- Required action -
Retype only what runs from the line that contains "الجمهوري (ASER)، ActionAid France، AFPS –" through the last line of the listing below, both lines included.

─── Study material ───

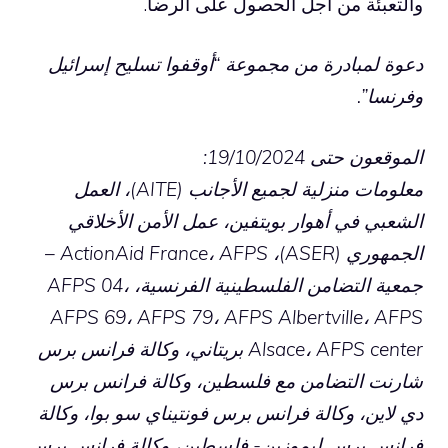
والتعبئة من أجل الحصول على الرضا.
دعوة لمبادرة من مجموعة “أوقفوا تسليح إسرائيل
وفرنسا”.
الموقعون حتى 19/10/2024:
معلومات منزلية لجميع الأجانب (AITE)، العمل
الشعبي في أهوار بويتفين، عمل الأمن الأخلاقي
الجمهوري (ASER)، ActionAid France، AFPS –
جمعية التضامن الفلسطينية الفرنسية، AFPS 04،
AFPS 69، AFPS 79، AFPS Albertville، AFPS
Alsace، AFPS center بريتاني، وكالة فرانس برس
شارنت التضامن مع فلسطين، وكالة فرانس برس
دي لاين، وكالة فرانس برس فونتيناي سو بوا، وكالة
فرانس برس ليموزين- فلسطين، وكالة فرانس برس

───

- Response to this task -
الجمهوري (ASER)، ActionAid France، AFPS –
جمعية التضامن الفلسطينية الفرنسية، AFPS 04،
AFPS 69، AFPS 79، AFPS Albertville، AFPS
Alsace، AFPS center بريتاني، وكالة فرانس برس
شارنت التضامن مع فلسطين، وكالة فرانس برس
دي لاين، وكالة فرانس برس فونتيناي سو بوا، وكالة
فرانس برس ليموزين- فلسطين، وكالة فرانس برس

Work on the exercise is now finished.